O Globo
Já há no governo uma
alternativa capaz de pôr fim – ou, ao menos, reduzir de forma significativa –
as fraudes contra a União e os aposentados
A crise do INSS não estancará com a demissão do ex-ministro Carlos Lupi. Esse escândalo é mais real para a população porque a atinge diretamente. É o aposentado e o pensionista que foi roubado em seu parco recebimento mensal. Diferentemente de outros casos como o petrolão, que tirou dinheiro de uma estatal, ou o das joias, que era uma venda de bens da União, este fala diretamente ao bolso. Poderia ter sido evitado. A Polícia Federal estudou durante três anos o assunto e, há mais de um ano, apresentou ao governo a solução que evitaria entre 60% e 70% das fraudes. Implantar um sistema biométrico unificado no país.
Esse roubo, agora
investigado, é mais doloroso porque atinge as famílias, mas os cofres públicos
são há muito tempo saqueados por variadas fraudes no sistema previdenciário. O
que esta investigação mostrou, além da parte criminal, é que há um desarranjo institucional
total, um descontrole absoluto. A Previdência é o maior bloco de despesas do
orçamento, portanto, é onde há mais riscos. Os fraudadores atacam conseguindo
benefícios indevidos e aí sangram os cofres públicos ou o orçamento das
famílias.
Funcionaria assim: a Polícia
Federal tem na sua estrutura um Instituto Nacional de Identificação. A ideia é
implantar isso nacionalmente. Se uma pessoa quisesse fraudar a Previdência
tirando vários benefícios em estados diferentes — como acontece — ela seria
barrada pelo sistema unificado. Para haver desconto no benefício em favor de
algum sindicato ou associação, a pessoa teria que autorizar via reconhecimento
facial. Não seria complicado, pode ser feito de casa mesmo, pelo celular, se
houvesse um sistema nacional de identificação biométrica. Cofres públicos e o
bolso do cidadão estariam mais protegidos.
Há resistência dentro do
governo. O Dataprev, por exemplo, não aceita que os dados para efeito do INSS
sejam os da Polícia Federal. A PF é o único que tem capacidade técnica de fazer
isso nacionalmente até por ter servidores especializados para a correção de
erros, os papiloscopistas. O Ministério da Gestão acha que é muito caro e alega
que uma base criminal não pode servir para um procedimento civil. Na Polícia
Federal esses argumentos são qualificados como “falácia”. Sobre a despesa, a
resposta é que teria custado R$ 500 milhões implantar um sistema que poderia
ter evitado, só nesse caso, um prejuízo de R$ 6 bilhões para a população.

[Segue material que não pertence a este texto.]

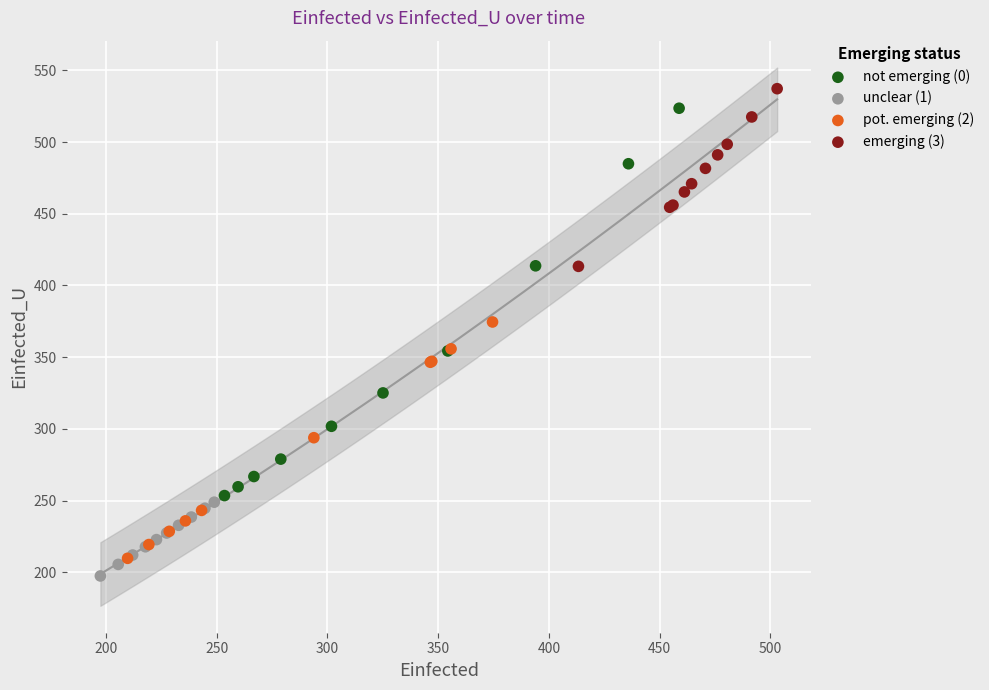

Which series has the largest Y range (max minus min)?

not emerging (0)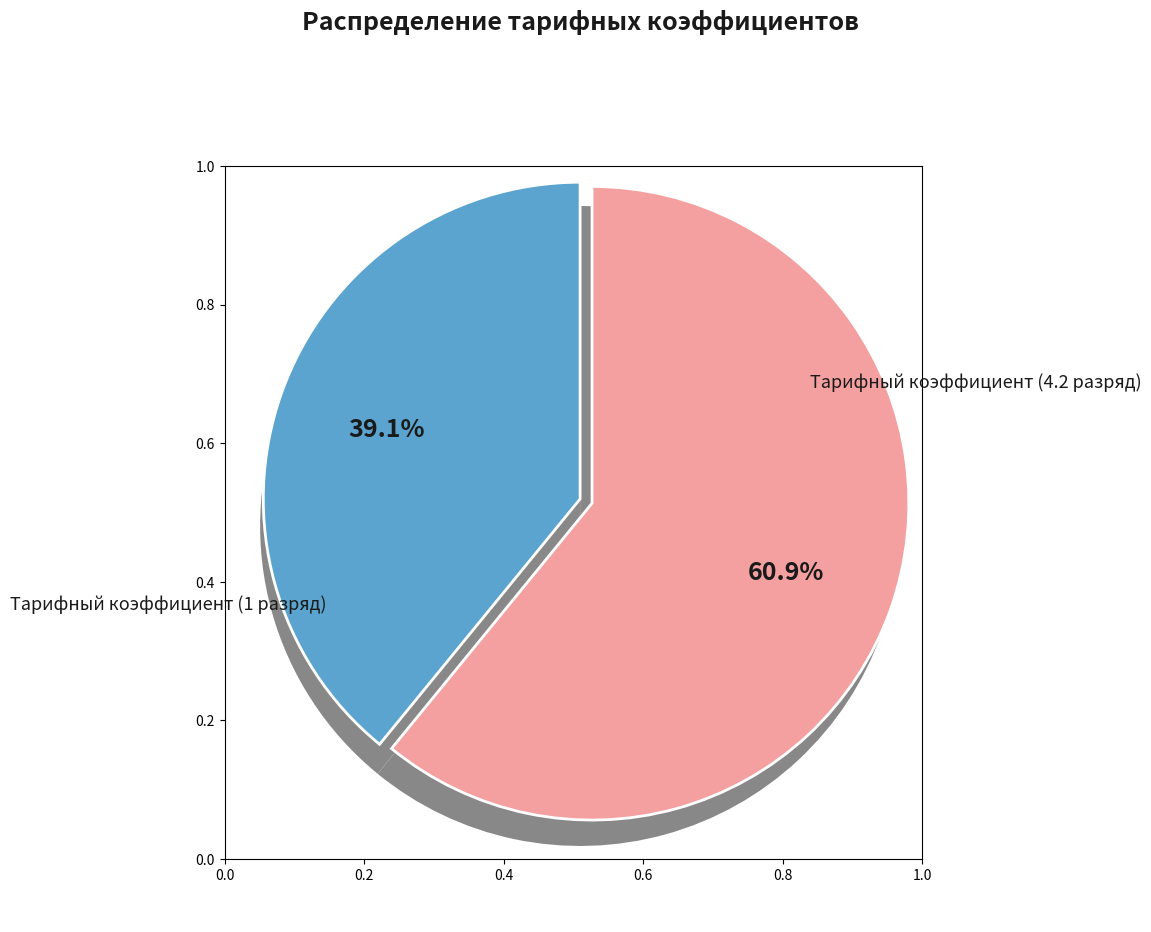

To the nearest percent, what is the average slice percentage?

50%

As investigações começaram a
ser feitas em 2023, quando apareceram as primeiras denúncias na imprensa. Hoje,
tem um inquérito em Brasília e outros 10, em seis estados diferentes. Foi
deflagrada uma operação conjunta e coordenada, em que a PF de cada estado
realizou apreensões para confirmar suas linhas de investigação. Não há ainda um
prazo para terminar de processar os dados trazidos por mais de 200 mandados de
busca e apreensão. A extração do conteúdo dos celulares apreendidos já foi
feita e tudo está sendo analisado. Essas informações fazem parte de um grande
banco de dados e que, por decisão judicial, pode ser compartilhado nos vários
inquéritos. O sistema de perícia é um só no Brasil inteiro.
O que a CGU havia
identificado antes é que desde 2019 houve um início mais volumoso desses
descontos indevidos e, em 2021 e 2022, houve mais assinatura dos acordos dos
sindicatos com a Previdência. O ex-ministro Carlos Lupi tinha mesmo que sair
porque foi omisso ao ser alertado. Tivesse agido no início do mandato, quando
foi avisado, em janeiro de 2023, pela advogada Tonia Galletti, no Conselho
Nacional de Previdência Social, a história seria outra. Ou mesmo em junho de
2023, quando a advogada pediu a inclusão do assunto na pauta do conselho. As
oportunidades de interceder foram sendo perdidas e o ataque ao bolso dos
aposentados e pensionistas continuou.
É necessário esclarecer a dimensão do esquema de desvios, encontrar todos os responsáveis, desenvolver a engenharia fiscal para a devolução aos aposentados do dinheiro que foi retirado das suas contas e implantar um sistema que evite as fraudes no futuro. As pessoas precisam ser protegidas, os cofres públicos precisam ser defendidos, o governo tem que ter gestão mais eficiente. A crise está instalada, mas é possível implantar soluções de longo prazo, e indispensável ressarcir as vítimas dos erros que, mesmo tendo nascido em outros governos, devem ser corrigidos por quem está agora dirigindo o país.